Die Pianistin als Zombie

Dellers Versuch, ohne vorgefasste Meinung mit Beethovens Siebter wie mit einer weißen Leinwand zu arbeiten, scheiterte zunächst. Die Ausgangsidee, Kinder bei der Probe zu beobachten, hat er verworfen. „Beethovens Musik ist weltumarmend, sie gibt mir das Gefühl, lebendig zu sein, und je mehr ich sie gehört habe, desto klarer wurde mir, dass das Engagement der Kinder für Fridays for Future mit ins Bild gehört, dass die Musik aus dem Raum der Probe hinausweist auf etwas Größeres.“

1970, beim letzten Beethoven-Jahr zu seinem 200. Geburtstag gab es auch einen Auftragsfilm, „Ludwig van“, gedreht vom argentinisch-deutschen Komponisten Mauricio Kagel. Die filmische Collage sorgte bei ihrer Uraufführung für einen Skandal. Nicht weil Kagel bildende Künstler wie Dieter Roth und Joseph Beuys zeigt, wie sie sich die Räume von Beethovens Wohnhaus in Bonn quasi als Atelier aneignen. In einer Szene ist auch der Geist der 1968 verstorbenen Pianistin und Beethoven-Interpretin Elly Ney zu sehen, dem beim Spiel von der „Hammerklaviersonate“ wie einem Zombie immer längere Haare wachsen, die irgendwann den Flügel überwuchern. Es war Kagels bissiger Kommentar zur offenen Nazi-Sympathie der Musikerin.

„An das Beethoven-Jahr 1970, habe ich keinerlei Erinnerung, da war ich noch zu jung“, sagt der 53-jährige Deller. „Wer weiterdenkt, könnte auf die Idee kommen, dass 2020 womöglich das letzte Beethoven-Jubiläumsjahr gefeiert wird. Wir sollten ihn also gebührend feiern. Gibt es in 50 Jahren überhaupt noch unseren Planeten?“ Der Bewegungsdrang der Kinder im Film macht Hoffnung, dass das klappt. Sie rennen nicht nur ums Orchester, sie rennen auch mit Wonne zur Fridays-for-Future-Demonstration.

„Jedes Zeitalter hat seinen eigenen Faschismus“

„Putin’s Happy“, Dellers anderer, in Bonn zu sehender Film, ist da schon düsterer.
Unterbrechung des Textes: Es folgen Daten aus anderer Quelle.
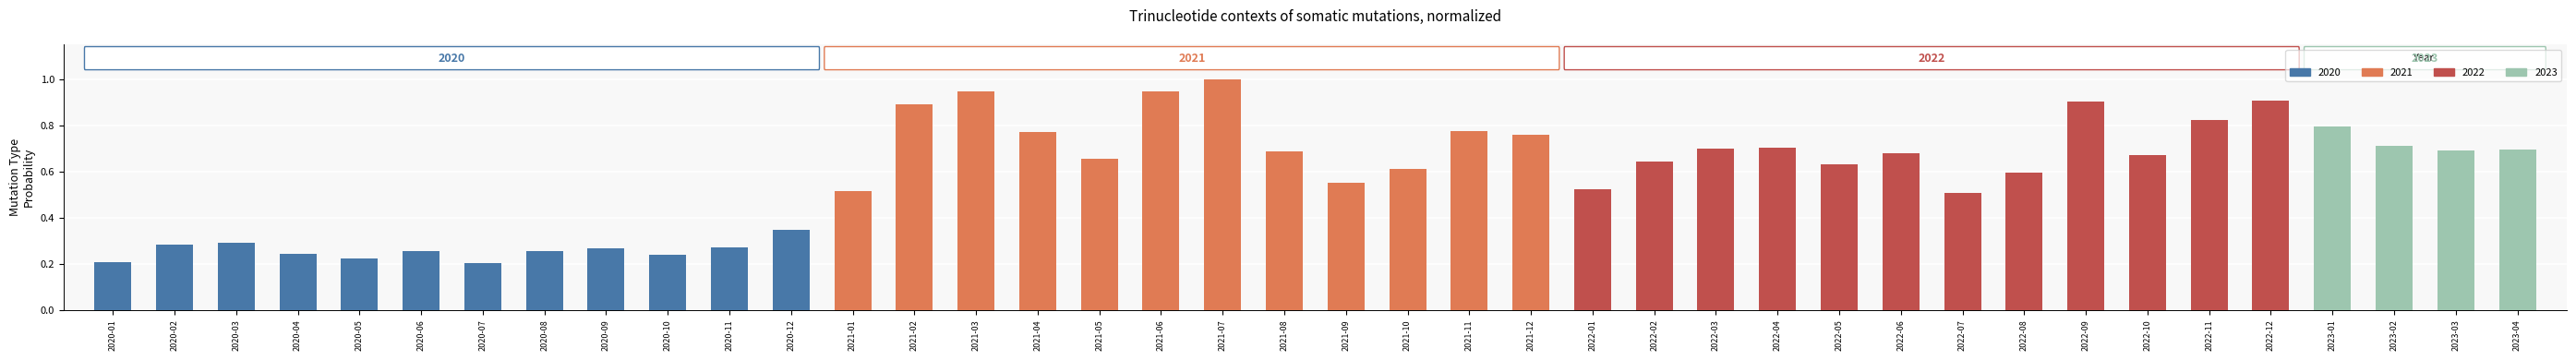

What position from the right is 2022-01?

16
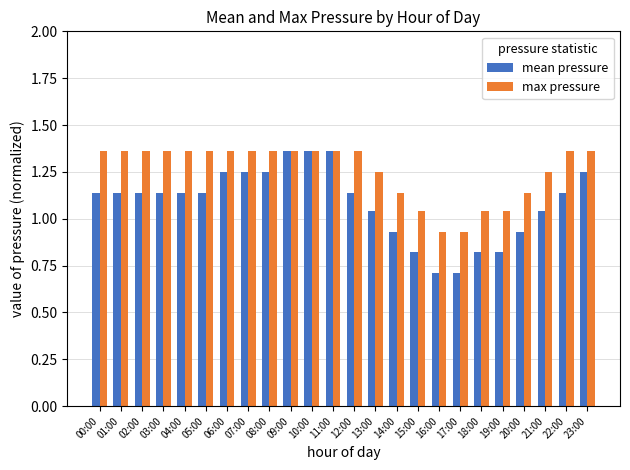

What is the spread (max minus min) of values at 21:00?

0.2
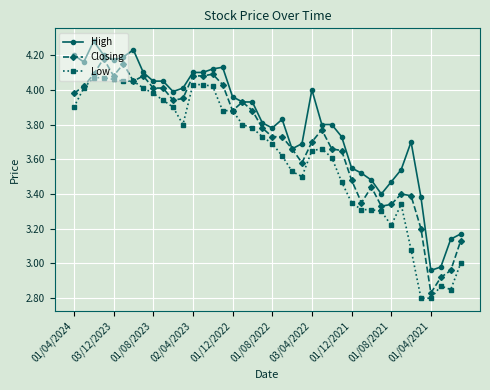

Which series has the largest total across all categories?

High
Mit dieser Langzeitbeobachtung hat der Regisseur über Monate hinweg Demonstranten am britischen Parlament in London zu ihren Ansichten befragt, er zeigt ihren politischen Protest, lässt sie reden. Brexit-Befürworter und -Gegner. Einer von ihnen ist Orchestermusiker, neben einer EU-Fahne spielt er Beethovens „Ode an die Freude“, orchestriert von Dauerregen und heftigen Windböen klingt es nicht sehr optimistisch.

Jeremy Deller: „Wir haben die Schnauze voll“, Kunstverein Bonn, bis 26. April

„Auf der anderen Straßenseite sitzen Politiker wie ­Jacob Rees-Mogg und Nigel Farage, die ihre Auftritte im Parlament gestalten, als seien sie eine Comedy-Show. Mich erinnert ihre mediale Inszenierung an den Faschismus. Nicht, dass sie braune Uniformen haben, sie tragen die gleichen Anzüge wie Leute aus der Mittelklasse, aber sie stiften diese Leute an, sich eine faschistoide englische Identität zuzulegen.“

In „Putin’s Happy“ ist eine Pro-Brexit-Demonstration der ultrarechten National Front zu sehen, Hooligans, Nazis und Verschwörungstheoretiker laufen mit. Im Film bringt Deller ein Zitat von Primo Levi unter: „Jedes Zeitalter hat seinen eigenen Faschismus.“ Gut, dass „Putin’s Happy“ zusammen mit „Wir haben die Schnauze voll“ zu sehen ist.